_Excerpt to read:_
Child marriage is a violation of children’s human rights. Despite being prohibited by international law, it continues to rob millions of girls under 18 around the world of their childhood
Huma’s Story – Forced Child Marriage – Abuse, Torture, Escape
Huma came to Women for Afghan Women (WAW) three years ago when she was only 19 years old. When she was 14, her family arranged her marriage and a formal engagement took place. Her fiancé, Saif Allah, often visited her after the engagement. One day, he arrived with blood all over his clothes. He proceeded to take Huma to his home, even though a wedding had not yet taken place. Huma and her mother were screaming but he just dragged her off by force. He kept her there for two months, during which time he raped and tortured her. Eventually, a wedding took place. To listen to Huma recount about her life with Saif Allah is to hear a litany of terrible violence against her, her mother, sister, and even against Saif Allah’s own relatives.
Saif Allah is a Taliban fighter and an unstable sadist. Over the years he tortured Huma in unimaginable ways. He hung her up by her hair and stuck hot pokers in her body. He broke her legs and ripped out her finger nails. She has photos of the original wounds and scars. During this time the only happiness Huma knew was when she had two sons. Her love for her sons carried her through this dark time.

_Supplied data:_
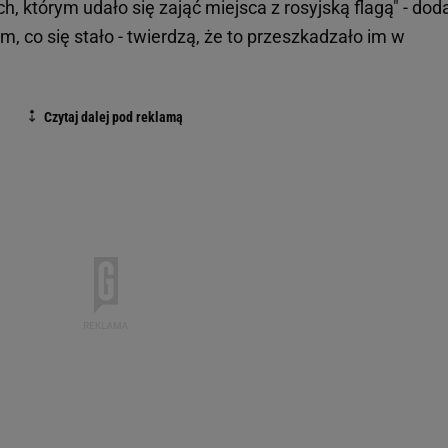
tych, którym udało się zająć miejsca z rosyjską flagą" - dod
m, co się stało - twierdzą, że to przeszkadzało im w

_Complete the following:_
• a. In the passage about Huma's forced marriage, how old was Huma when her family arranged her marriage?
• b. Reproduce the passage about Huma's forced marriage between "Saif Allah is a" and "this dark time.", inclusive.
• c. Write the next part of the passage about Huma's forced marriage, picking up after its final sentence.
The listing is not needed for any of this work.

_Answer set:_
• a. She was 14 years old.

• b.
Saif Allah is a Taliban fighter and an unstable sadist. Over the years he tortured Huma in unimaginable ways. He hung her up by her hair and stuck hot pokers in her body. He broke her legs and ripped out her finger nails. She has photos of the original wounds and scars. During this time the only happiness Huma knew was when she had two sons. Her love for her sons carried her through this dark time.

• c.
After one violent incident, Saif Allah’s family took Huma to the hospital. She was discharged back to her own family’s home. Saif Allah’s brothers came there and asked her to return. They promised to take care of her and promised that they wouldn’t let Saif Allah repeat the terrible violence. Saif Allah also promised to begin a new life with her. Huma trusted them and went with them again. She soon realized she had made a terrible mistake because nothing had changed. Saif Allah started beating her immediately. He told her, “your mother and sister should come here right now, otherwise I will kill you.” Helplessly, Huma informed her mother and she came with her younger sister. Saif Allah beat all three women within inches of their lives. Her mother and sister escaped leaving Huma to fend for herself.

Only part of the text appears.